2011 was an eventful year in Indonesia’s diplomacy. There were ups and downs, highs and lows. For a comprehensive analysis of this, you should be consulting established newspapers like Kompas or The Jakarta Post. You’d most likely be drawn to the same issues though: Indonesia’s ASEAN Chairmanship, the expanded East Asia Summit, the G-20 and APEC Summits, the reinvigoration of US-Indonesia relations, everything culminating with the Bali Democracy.
Yet, the thing that often goes unnoticed is the one that has often poses the most difficulty for diplomats, be they in lands afar or stationed in Pejambon: the protection of Indonesian citizens abroad.
Highlighted by the tragedy that befell Ruyati, 2011 was a year when citizen protection once again grabbed a considerable proportion of news headlines related to diplomatic and foreign policy issues.
Citizen protection was an issue that moved the people’s emotion, capable of pooling funds as much as Rp 1.2 billion for a poor maid on death row (although the money was never actually used to save her, and instead went to her home’s renovation and certain other lifestyle upgrades).
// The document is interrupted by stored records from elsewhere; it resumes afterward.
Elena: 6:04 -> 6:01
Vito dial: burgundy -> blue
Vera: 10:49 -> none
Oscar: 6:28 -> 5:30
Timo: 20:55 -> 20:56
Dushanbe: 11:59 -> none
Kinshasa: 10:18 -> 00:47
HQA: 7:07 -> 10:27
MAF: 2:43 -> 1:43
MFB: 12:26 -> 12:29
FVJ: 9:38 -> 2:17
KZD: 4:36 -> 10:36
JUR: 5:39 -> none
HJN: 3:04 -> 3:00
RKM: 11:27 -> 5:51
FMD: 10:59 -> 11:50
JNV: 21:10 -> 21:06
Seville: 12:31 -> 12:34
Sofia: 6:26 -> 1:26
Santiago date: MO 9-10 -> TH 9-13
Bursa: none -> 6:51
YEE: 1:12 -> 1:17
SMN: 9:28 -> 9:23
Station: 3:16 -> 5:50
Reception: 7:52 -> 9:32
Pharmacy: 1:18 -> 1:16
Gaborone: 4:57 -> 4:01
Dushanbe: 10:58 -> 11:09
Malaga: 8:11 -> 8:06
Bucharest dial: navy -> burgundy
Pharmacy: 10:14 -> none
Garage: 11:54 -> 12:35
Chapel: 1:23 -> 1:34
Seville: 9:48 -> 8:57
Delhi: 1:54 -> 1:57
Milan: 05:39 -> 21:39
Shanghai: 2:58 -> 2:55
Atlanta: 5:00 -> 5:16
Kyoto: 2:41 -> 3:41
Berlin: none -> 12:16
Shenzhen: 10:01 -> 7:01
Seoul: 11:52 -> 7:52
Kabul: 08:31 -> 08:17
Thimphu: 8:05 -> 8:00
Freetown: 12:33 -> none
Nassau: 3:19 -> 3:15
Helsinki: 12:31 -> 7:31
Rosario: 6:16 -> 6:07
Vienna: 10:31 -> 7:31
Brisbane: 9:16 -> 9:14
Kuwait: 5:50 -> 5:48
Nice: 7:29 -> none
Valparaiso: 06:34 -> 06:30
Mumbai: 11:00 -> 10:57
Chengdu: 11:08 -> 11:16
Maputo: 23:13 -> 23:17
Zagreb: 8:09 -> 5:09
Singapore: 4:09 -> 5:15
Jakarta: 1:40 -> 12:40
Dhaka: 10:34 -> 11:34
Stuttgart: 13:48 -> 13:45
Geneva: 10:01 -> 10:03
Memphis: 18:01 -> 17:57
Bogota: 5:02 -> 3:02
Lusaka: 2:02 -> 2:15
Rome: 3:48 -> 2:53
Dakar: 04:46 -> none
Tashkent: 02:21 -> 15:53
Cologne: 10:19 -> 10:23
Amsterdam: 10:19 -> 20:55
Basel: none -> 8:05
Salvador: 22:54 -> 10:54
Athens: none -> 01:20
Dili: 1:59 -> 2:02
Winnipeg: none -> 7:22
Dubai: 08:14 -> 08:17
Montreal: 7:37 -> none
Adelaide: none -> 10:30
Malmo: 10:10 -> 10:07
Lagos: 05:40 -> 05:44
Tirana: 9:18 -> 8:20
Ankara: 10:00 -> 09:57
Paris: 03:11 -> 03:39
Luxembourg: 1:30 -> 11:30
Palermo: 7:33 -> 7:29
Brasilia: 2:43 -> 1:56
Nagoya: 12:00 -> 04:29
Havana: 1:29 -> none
Fingers were pointed, mass rallies gathered. It was an issue with which the Government was constantly hammered, made a punching bag by every single politician other than those wearing light blue.
Each time, it appears as if nothing that the Government did was ever right. The Government was always pictured as slow, unresponsive, and unwilling to care for the “regular” Indonesian citizen, dutifully earning a living abroad. And when something actually went the right direction, when the Government managed to rescue an Indonesian from the jaws of death, not enough credit was given, preferring instead to give the thumbs up to some TV station with a red logo.
Indeed, the protection of Indonesian citizens abroad has never been a black-or-white issue. When we are demanded to work on the principles of partiality towards our fellow citizens (in spite of the crime they had committed), then the issue could never be only about right or wrong. How do we right the wrongs or act otherwise? It is as if, like magicians, diplomats could simply say abracadabra and pull out favorable decisions from out of the hat.
Of course, as a public servant, our job is a thankless one. I, and many of my friends, agreed to this when we signed on the dotted lines. We also knew that the pay wasn’t going to be that good. But as fellow workers, carrying the nation’s burden on shoulders nourished by measly government salaries, it is difficult for me not to turn to my friends in citizen protection services and give my fullest appreciation to them.
Let me use this space to thank you, my fellow diplomats, for not only raising the red and white in some of the most dangerous places on earth, but also for protecting any of our people who have crossed into harms way, more than 15.000 people in 2011.
I thank you for making your way to Egypt, Libya, Yemen, Bahrain, Tunis and other parts of the world wrecked by political havoc. I thank you for braving the roads to tsunami-torn Sendai and providing lifelines not only for Indonesians, but also other foreign nationals there. I thank you for facilitating the rescue of our sailors from pirates on Somalian waters. And for returning the thousands of overstayers who had lived in shanties under a bridge on the holy Arabic soil.
I thank you all.
I am my brother’s keeper. I promise this. And for that I have entered this public servitude. I know, in my heart, that my diplomat colleagues think the same. But don’t tread on us. To climb a mountain, much moral support is needed from the people back home. For we will always seek the best for our brothers, even if they are not the best of them. Who will come to our sides if not our own?